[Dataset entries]
━━━━━━━━━━━━━━━━
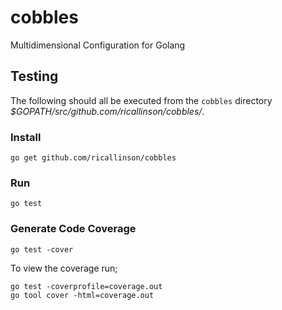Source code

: cobbles
=======

Multidimensional Configuration for Golang

## Testing

The following should all be executed from the `cobbles` directory _$GOPATH/src/github.com/ricallinson/cobbles/_.

### Install

    go get github.com/ricallinson/cobbles

### Run

    go test

### Generate Code Coverage

    go test -cover

To view the coverage run;
    
    go test -coverprofile=coverage.out
    go tool cover -html=coverage.out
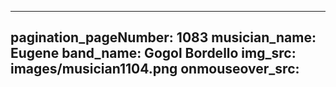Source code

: ------
pagination_pageNumber: 1083
musician_name: Eugene
band_name: Gogol Bordello
img_src: images/musician1104.png
onmouseover_src: 
------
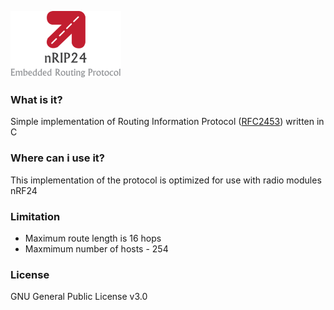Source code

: ![logo](https://raw.githubusercontent.com/Ursadon/nRIP24/master/docs/nRIP24_logo.png)
### What is it?
Simple implementation of Routing Information Protocol ([RFC2453](https://tools.ietf.org/html/rfc2453)) written in C
### Where can i use it?
This implementation of the protocol is optimized for use with radio modules nRF24
### Limitation
* Maximum route length is 16 hops
* Maxmimum number of hosts - 254
### License
 GNU General Public License v3.0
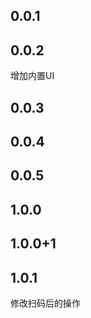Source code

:## 0.0.1

## 0.0.2

增加内置UI

## 0.0.3

## 0.0.4

## 0.0.5

## 1.0.0

## 1.0.0+1

## 1.0.1

修改扫码后的操作

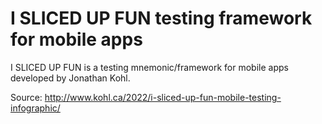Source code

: # I SLICED UP FUN testing framework for mobile apps

I SLICED UP FUN is a testing mnemonic/framework for mobile apps developed by Jonathan Kohl.

Source: http://www.kohl.ca/2022/i-sliced-up-fun-mobile-testing-infographic/
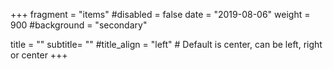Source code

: +++
fragment = "items"
#disabled = false
date = "2019-08-06"
weight = 900
#background = "secondary"

title = ""
subtitle= ""
#title_align = "left" # Default is center, can be left, right or center
+++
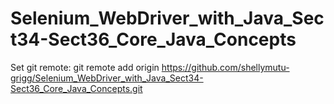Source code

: # Selenium_WebDriver_with_Java_Sect34-Sect36_Core_Java_Concepts

Set git remote:
git remote add origin https://github.com/shellymutu-grigg/Selenium_WebDriver_with_Java_Sect34-Sect36_Core_Java_Concepts.git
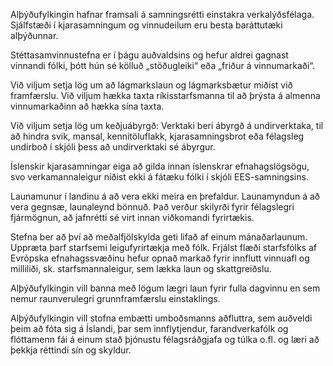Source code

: Alþýðufylkingin hafnar framsali á samningsrétti einstakra verkalýðsfélaga. Sjálfstæði í kjarasamningum og vinnudeilum eru besta baráttutæki alþýðunnar.

Stéttasamvinnustefna er í þágu auðvaldsins og hefur aldrei gagnast vinnandi fólki, þótt hún sé kölluð „stöðugleiki“ eða „friður á vinnumarkaði“.

Við viljum setja lög um að lágmarkslaun og lágmarksbætur miðist við framfærslu. Við viljum hækka taxta ríkisstarfsmanna til að þrýsta á almenna vinnumarkaðinn að hækka sína taxta.

Við viljum setja lög um keðjuábyrgð: Verktaki beri ábyrgð á undirverktaka, til að hindra svik, mansal, kennitöluflakk, kjarasamningsbrot eða félagsleg undirboð í skjóli þess að undirverktaki sé ábyrgur.

Íslenskir kjarasamningar eiga að gilda innan íslenskrar efnahagslögsögu, svo verkamannaleigur níðist ekki á fátæku fólki í skjóli EES-samningsins.

Launamunur í landinu á að vera ekki meira en þrefaldur. Launamyndun á að vera gegnsæ, launaleynd bönnuð. Það verður skilyrði fyrir félagslegri fjármögnun, að jafnrétti sé virt innan viðkomandi fyrirtækis.

Stefna ber að því að meðalfjölskylda geti lifað af einum mánaðarlaunum.
Uppræta þarf starfsemi leigufyrirtækja með fólk. Frjálst flæði starfsfólks af Evrópska efnahagssvæðinu hefur opnað markað fyrir innflutt vinnuafl og milliliði, sk. starfsmannaleigur, sem lækka laun og skattgreiðslu.

Alþýðufylkingin vill banna með lögum lægri laun fyrir fulla dagvinnu en sem nemur raunverulegri grunnframfærslu einstaklings.

Alþýðufylkingin vill stofna embætti umboðsmanns aðfluttra, sem auðveldi þeim að fóta sig á Íslandi, þar sem innflytjendur, farandverkafólk og flóttamenn fái á einum stað þjónustu félagsráðgjafa og túlka o.fl. og læri að þekkja réttindi sín og skyldur.
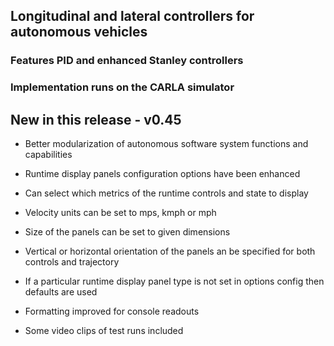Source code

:
## Longitudinal and lateral controllers for autonomous vehicles

### Features PID and enhanced Stanley controllers
### Implementation runs on the CARLA simulator


## New in this release - v0.45

- Better modularization of autonomous software system functions and capabilities

* Runtime display panels configuration options have been enhanced

* Can select which metrics of the runtime controls and state to display

* Velocity units can be set to mps, kmph or mph

* Size of the panels can be set to given dimensions

* Vertical or horizontal orientation of the panels an be specified for both controls and trajectory

* If a particular runtime display panel type is not set in options config then defaults are used

* Formatting improved for console readouts

* Some video clips of test runs included





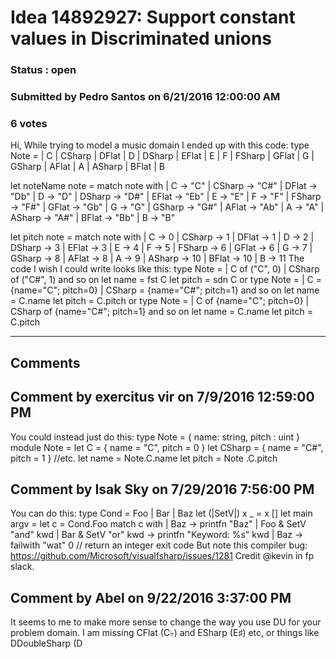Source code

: # Idea 14892927: Support constant values in Discriminated unions #

### Status : open

### Submitted by Pedro Santos on 6/21/2016 12:00:00 AM

### 6 votes

Hi,
While trying to model a music domain I ended up with this code:
type Note = | C | CSharp | DFlat | D | DSharp | EFlat | E | F | FSharp
| GFlat | G | GSharp | AFlat | A | ASharp | BFlat | B

let noteName note =
match note with
| C -> "C" | CSharp -> "C#" | DFlat -> "Db" | D -> "D"
| DSharp -> "D#" | EFlat -> "Eb" | E -> "E" | F -> "F"
| FSharp -> "F#" | GFlat -> "Gb" | G -> "G" | GSharp -> "G#"
| AFlat -> "Ab" | A -> "A" | ASharp -> "A#" | BFlat -> "Bb"
| B -> "B"

let pitch note =
match note with
| C -> 0 | CSharp -> 1 | DFlat -> 1 | D -> 2
| DSharp -> 3 | EFlat -> 3 | E -> 4 | F -> 5
| FSharp -> 6 | GFlat -> 6 | G -> 7 | GSharp -> 8
| AFlat -> 8 | A -> 9 | ASharp -> 10 | BFlat -> 10
| B -> 11
The code I wish I could write looks like this:
type Note = | C of ("C", 0) | CSharp of ("C#", 1) and so on
let name = fst C
let pitch = sdn C
or
type Note = | C = {name="C"; pitch=0} | CSharp = {name="C#"; pitch=1} and so on
let name = C.name
let pitch = C.pitch
or
type Note = | C of {name="C"; pitch=0} | CSharp of {name="C#"; pitch=1} and so on
let name = C.name
let pitch = C.pitch


------------------------
## Comments


## Comment by exercitus vir on 7/9/2016 12:59:00 PM
You could instead just do this:
type Note = { name: string, pitch : uint }
module Note =
let C = { name = "C", pitch = 0 }
let CSharp = { name = "C#", pitch = 1 }
//etc.
let name = Note.C.name
let pitch = Note .C.pitch


## Comment by Isak Sky on 7/29/2016 7:56:00 PM
You can do this:
type Cond = Foo | Bar | Baz
let (|SetV|) x _ = x
[<EntryPoint>]
let main argv =
let c = Cond.Foo
match c with
| Baz ->
printfn "Baz"
| Foo & SetV "and" kwd
| Bar & SetV "or" kwd ->
printfn "Keyword: %s" kwd
| Baz -> failwith "wat"
0 // return an integer exit code
But note this compiler bug:
https://github.com/Microsoft/visualfsharp/issues/1281
Credit @kevin in fp slack.


## Comment by Abel on 9/22/2016 3:37:00 PM
It seems to me to make more sense to change the way you use DU for your problem domain. I am missing CFlat (C♭) and ESharp (E♯) etc, or things like DDoubleSharp (D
━━━━━━━━━━━━━━━━
§ JOB
Reproduce the text of every record above word for word, and leave the pictures out.

§ YOUR SOLUTION
Source code

: cobbles
=======

Multidimensional Configuration for Golang

## Testing

The following should all be executed from the `cobbles` directory _$GOPATH/src/github.com/ricallinson/cobbles/_.

### Install

    go get github.com/ricallinson/cobbles

### Run

    go test

### Generate Code Coverage

    go test -cover

To view the coverage run;
    
    go test -coverprofile=coverage.out
    go tool cover -html=coverage.out
Source code

: ------
pagination_pageNumber: 1083
musician_name: Eugene
band_name: Gogol Bordello
img_src: images/musician1104.png
onmouseover_src: 
------
Source code

: ![logo](https://raw.githubusercontent.com/Ursadon/nRIP24/master/docs/nRIP24_logo.png)
### What is it?
Simple implementation of Routing Information Protocol ([RFC2453](https://tools.ietf.org/html/rfc2453)) written in C
### Where can i use it?
This implementation of the protocol is optimized for use with radio modules nRF24
### Limitation
* Maximum route length is 16 hops
* Maxmimum number of hosts - 254
### License
 GNU General Public License v3.0
Source code

:## 0.0.1

## 0.0.2

增加内置UI

## 0.0.3

## 0.0.4

## 0.0.5

## 1.0.0

## 1.0.0+1

## 1.0.1

修改扫码后的操作

Source code

: # I SLICED UP FUN testing framework for mobile apps

I SLICED UP FUN is a testing mnemonic/framework for mobile apps developed by Jonathan Kohl.

Source: http://www.kohl.ca/2022/i-sliced-up-fun-mobile-testing-infographic/
Source code

: +++
fragment = "items"
#disabled = false
date = "2019-08-06"
weight = 900
#background = "secondary"

title = ""
subtitle= ""
#title_align = "left" # Default is center, can be left, right or center
+++
Source code

: # Selenium_WebDriver_with_Java_Sect34-Sect36_Core_Java_Concepts

Set git remote:
git remote add origin https://github.com/shellymutu-grigg/Selenium_WebDriver_with_Java_Sect34-Sect36_Core_Java_Concepts.git
Source code

: Alþýðufylkingin hafnar framsali á samningsrétti einstakra verkalýðsfélaga. Sjálfstæði í kjarasamningum og vinnudeilum eru besta baráttutæki alþýðunnar.

Stéttasamvinnustefna er í þágu auðvaldsins og hefur aldrei gagnast vinnandi fólki, þótt hún sé kölluð „stöðugleiki“ eða „friður á vinnumarkaði“.

Við viljum setja lög um að lágmarkslaun og lágmarksbætur miðist við framfærslu. Við viljum hækka taxta ríkisstarfsmanna til að þrýsta á almenna vinnumarkaðinn að hækka sína taxta.

Við viljum setja lög um keðjuábyrgð: Verktaki beri ábyrgð á undirverktaka, til að hindra svik, mansal, kennitöluflakk, kjarasamningsbrot eða félagsleg undirboð í skjóli þess að undirverktaki sé ábyrgur.

Íslenskir kjarasamningar eiga að gilda innan íslenskrar efnahagslögsögu, svo verkamannaleigur níðist ekki á fátæku fólki í skjóli EES-samningsins.

Launamunur í landinu á að vera ekki meira en þrefaldur. Launamyndun á að vera gegnsæ, launaleynd bönnuð. Það verður skilyrði fyrir félagslegri fjármögnun, að jafnrétti sé virt innan viðkomandi fyrirtækis.

Stefna ber að því að meðalfjölskylda geti lifað af einum mánaðarlaunum.
Uppræta þarf starfsemi leigufyrirtækja með fólk. Frjálst flæði starfsfólks af Evrópska efnahagssvæðinu hefur opnað markað fyrir innflutt vinnuafl og milliliði, sk. starfsmannaleigur, sem lækka laun og skattgreiðslu.

Alþýðufylkingin vill banna með lögum lægri laun fyrir fulla dagvinnu en sem nemur raunverulegri grunnframfærslu einstaklings.

Alþýðufylkingin vill stofna embætti umboðsmanns aðfluttra, sem auðveldi þeim að fóta sig á Íslandi, þar sem innflytjendur, farandverkafólk og flóttamenn fái á einum stað þjónustu félagsráðgjafa og túlka o.fl. og læri að þekkja réttindi sín og skyldur.
Source code

:
## Longitudinal and lateral controllers for autonomous vehicles

### Features PID and enhanced Stanley controllers
### Implementation runs on the CARLA simulator


## New in this release - v0.45

- Better modularization of autonomous software system functions and capabilities

* Runtime display panels configuration options have been enhanced

* Can select which metrics of the runtime controls and state to display

* Velocity units can be set to mps, kmph or mph

* Size of the panels can be set to given dimensions

* Vertical or horizontal orientation of the panels an be specified for both controls and trajectory

* If a particular runtime display panel type is not set in options config then defaults are used

* Formatting improved for console readouts

* Some video clips of test runs included





Source code

: # Idea 14892927: Support constant values in Discriminated unions #

### Status : open

### Submitted by Pedro Santos on 6/21/2016 12:00:00 AM

### 6 votes

Hi,
While trying to model a music domain I ended up with this code:
type Note = | C | CSharp | DFlat | D | DSharp | EFlat | E | F | FSharp
| GFlat | G | GSharp | AFlat | A | ASharp | BFlat | B

let noteName note =
match note with
| C -> "C" | CSharp -> "C#" | DFlat -> "Db" | D -> "D"
| DSharp -> "D#" | EFlat -> "Eb" | E -> "E" | F -> "F"
| FSharp -> "F#" | GFlat -> "Gb" | G -> "G" | GSharp -> "G#"
| AFlat -> "Ab" | A -> "A" | ASharp -> "A#" | BFlat -> "Bb"
| B -> "B"

let pitch note =
match note with
| C -> 0 | CSharp -> 1 | DFlat -> 1 | D -> 2
| DSharp -> 3 | EFlat -> 3 | E -> 4 | F -> 5
| FSharp -> 6 | GFlat -> 6 | G -> 7 | GSharp -> 8
| AFlat -> 8 | A -> 9 | ASharp -> 10 | BFlat -> 10
| B -> 11
The code I wish I could write looks like this:
type Note = | C of ("C", 0) | CSharp of ("C#", 1) and so on
let name = fst C
let pitch = sdn C
or
type Note = | C = {name="C"; pitch=0} | CSharp = {name="C#"; pitch=1} and so on
let name = C.name
let pitch = C.pitch
or
type Note = | C of {name="C"; pitch=0} | CSharp of {name="C#"; pitch=1} and so on
let name = C.name
let pitch = C.pitch


------------------------
## Comments


## Comment by exercitus vir on 7/9/2016 12:59:00 PM
You could instead just do this:
type Note = { name: string, pitch : uint }
module Note =
let C = { name = "C", pitch = 0 }
let CSharp = { name = "C#", pitch = 1 }
//etc.
let name = Note.C.name
let pitch = Note .C.pitch


## Comment by Isak Sky on 7/29/2016 7:56:00 PM
You can do this:
type Cond = Foo | Bar | Baz
let (|SetV|) x _ = x
[<EntryPoint>]
let main argv =
let c = Cond.Foo
match c with
| Baz ->
printfn "Baz"
| Foo & SetV "and" kwd
| Bar & SetV "or" kwd ->
printfn "Keyword: %s" kwd
| Baz -> failwith "wat"
0 // return an integer exit code
But note this compiler bug:
https://github.com/Microsoft/visualfsharp/issues/1281
Credit @kevin in fp slack.


## Comment by Abel on 9/22/2016 3:37:00 PM
It seems to me to make more sense to change the way you use DU for your problem domain. I am missing CFlat (C♭) and ESharp (E♯) etc, or things like DDoubleSharp (D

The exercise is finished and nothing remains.